WHAT IS EXPECTED: Pictures stay out of the copy. Retype exactly the lines below from the one with "التعاطي مع العديد" through the one with "39 Chemin des Ailes".

STUDY MATERIAL:
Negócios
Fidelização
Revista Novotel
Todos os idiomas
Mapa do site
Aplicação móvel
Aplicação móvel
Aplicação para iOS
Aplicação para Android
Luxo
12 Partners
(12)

==

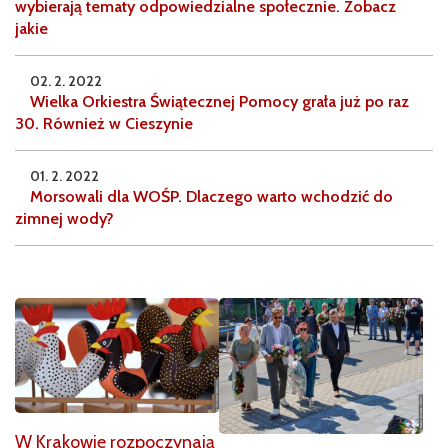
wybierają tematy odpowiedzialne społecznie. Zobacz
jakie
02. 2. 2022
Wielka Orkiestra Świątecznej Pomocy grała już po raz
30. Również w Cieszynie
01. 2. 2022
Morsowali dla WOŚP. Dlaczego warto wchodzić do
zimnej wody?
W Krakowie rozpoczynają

---

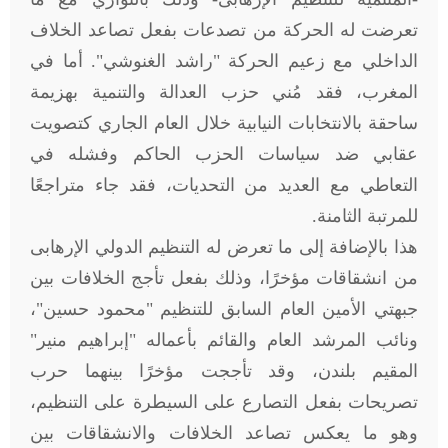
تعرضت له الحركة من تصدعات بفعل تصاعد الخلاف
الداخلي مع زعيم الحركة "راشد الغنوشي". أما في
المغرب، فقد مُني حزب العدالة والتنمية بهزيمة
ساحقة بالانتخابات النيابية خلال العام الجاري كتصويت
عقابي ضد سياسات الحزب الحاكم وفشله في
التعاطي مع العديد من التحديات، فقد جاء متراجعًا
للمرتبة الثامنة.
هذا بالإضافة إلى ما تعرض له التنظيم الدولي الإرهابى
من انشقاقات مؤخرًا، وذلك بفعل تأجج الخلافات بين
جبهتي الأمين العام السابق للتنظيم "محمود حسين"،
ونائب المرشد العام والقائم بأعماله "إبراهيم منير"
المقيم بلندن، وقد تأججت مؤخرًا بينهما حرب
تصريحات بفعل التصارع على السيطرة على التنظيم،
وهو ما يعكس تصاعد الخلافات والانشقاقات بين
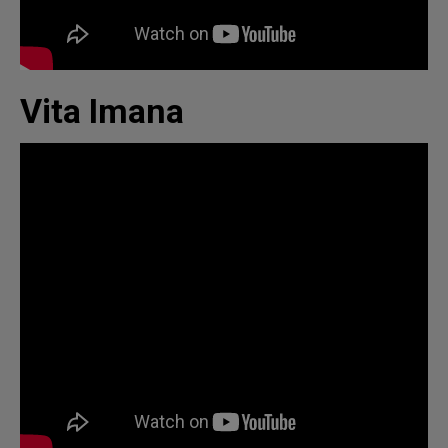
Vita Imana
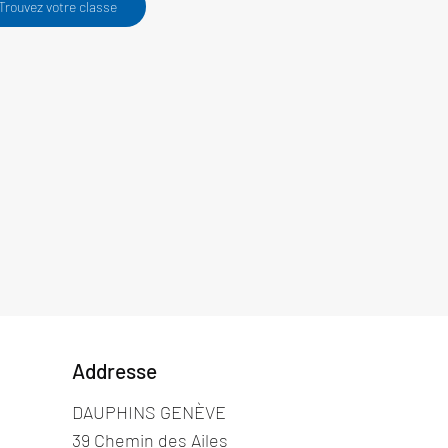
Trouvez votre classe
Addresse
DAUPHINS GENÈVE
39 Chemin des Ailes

YOUR RESPONSE:
التعاطي مع العديد من التحديات، فقد جاء متراجعًا
للمرتبة الثامنة.
هذا بالإضافة إلى ما تعرض له التنظيم الدولي الإرهابى
من انشقاقات مؤخرًا، وذلك بفعل تأجج الخلافات بين
جبهتي الأمين العام السابق للتنظيم "محمود حسين"،
ونائب المرشد العام والقائم بأعماله "إبراهيم منير"
المقيم بلندن، وقد تأججت مؤخرًا بينهما حرب
تصريحات بفعل التصارع على السيطرة على التنظيم،
وهو ما يعكس تصاعد الخلافات والانشقاقات بين
Vita Imana
Trouvez votre classe
Addresse
DAUPHINS GENÈVE
39 Chemin des Ailes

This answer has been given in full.